Ondiri Wetland or Ondiri Swamp is a protected wetland and peatbog that is the source of the Nairobi River near Kikuyu, Kenya in Kiambu County. The wetland is under pressure because of water extraction, deforestation and accelerated erosion. Listed in 2021, the project's conservation is part of a larger initiative by the Kenyan government to reduce pollution to major waterways that provide water supply to Nairobi as part of the Thwake Dam project. The waterway is also important for local greenhouse agriculture. Ondiri Wetland covers 3,713,549 square feet and is a source to 40 springs, which provide water to the local community.

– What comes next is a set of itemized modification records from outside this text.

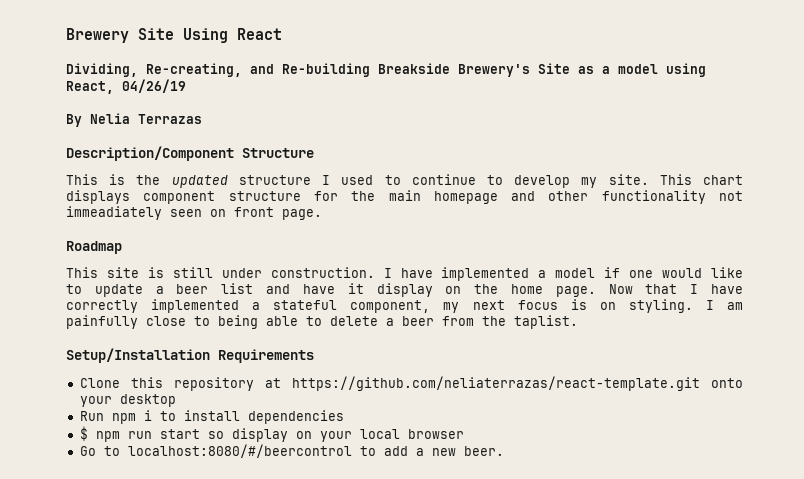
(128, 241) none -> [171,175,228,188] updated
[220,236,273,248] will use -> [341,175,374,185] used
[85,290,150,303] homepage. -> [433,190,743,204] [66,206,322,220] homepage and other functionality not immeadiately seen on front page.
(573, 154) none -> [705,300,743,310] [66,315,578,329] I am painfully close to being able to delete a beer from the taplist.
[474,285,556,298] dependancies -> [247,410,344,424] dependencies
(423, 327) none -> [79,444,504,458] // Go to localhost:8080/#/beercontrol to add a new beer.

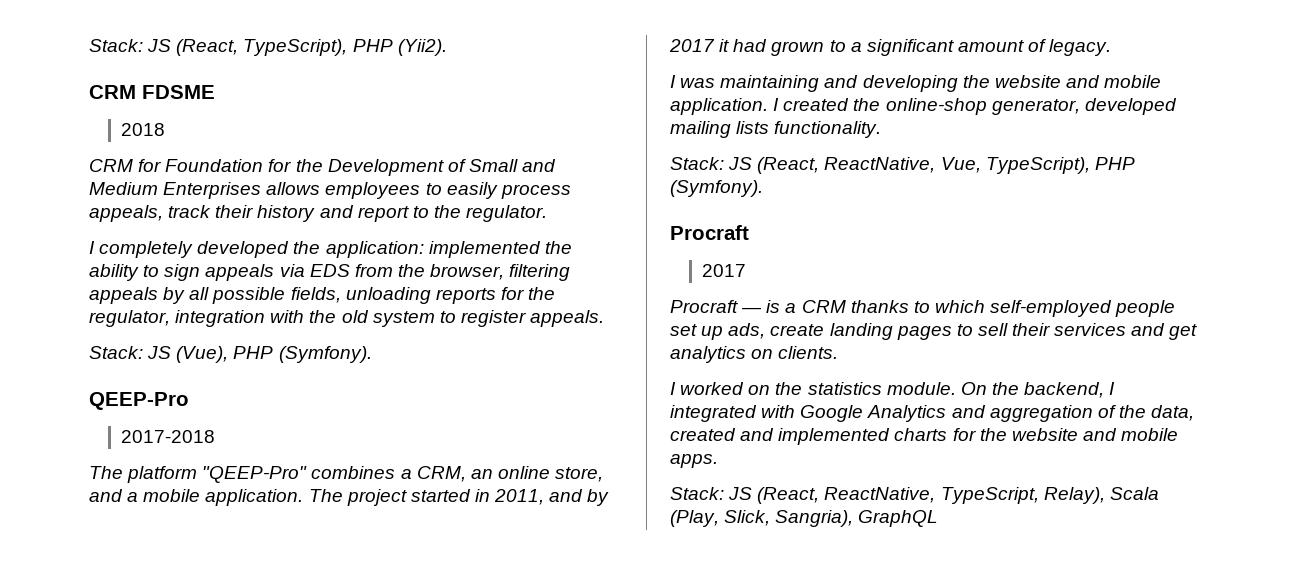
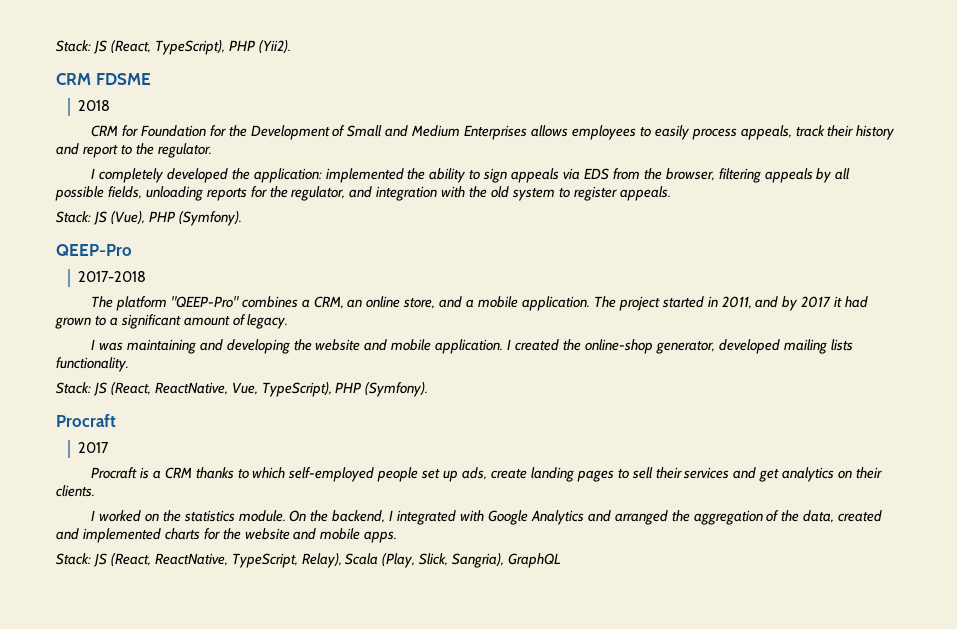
(170, 318) none -> [349,186,373,198] and
[741,307,763,313] — -> (137, 473) none
(774, 354) none -> [856,467,883,479] their
(986, 411) none -> [614,510,690,525] arranged the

Ondiri was heavily polluted with pesticides and dumping. In 2004, a study found as few as 41 bird species. Around 2020, there were 76 species of birds living in Ondiri. In 2016, the Friends of Ondiri Wetland Kenya (FOWK) was established to rehabilitate and protect the bog; they run awareness campaigns, plant trees, and hold community events. .  "The biggest challenge I face is convincing people about the importance of the wetland. And in awareness creation, you convert polluters into consververs," says David Wakogi, co-creator of this FOWK in a documentary about his work.  Wakogi says there are now 76 species of birds in the wetland, compared to a 2004 assessment of 44 species.

Kenya's 2022 national celebration of World Wetland Day was held in Ondiri to highlight the importance of the country's largest highland bog. "More than 10,000 seedlings have been planted in the swamp through efforts of Kenya Forest Service (KFS) and NEMA. I am happy to report that the survival rate of the seedling is very impressive,” stated Cabinet Secretary for Environment and Forestry Mr Keriako Tobiko.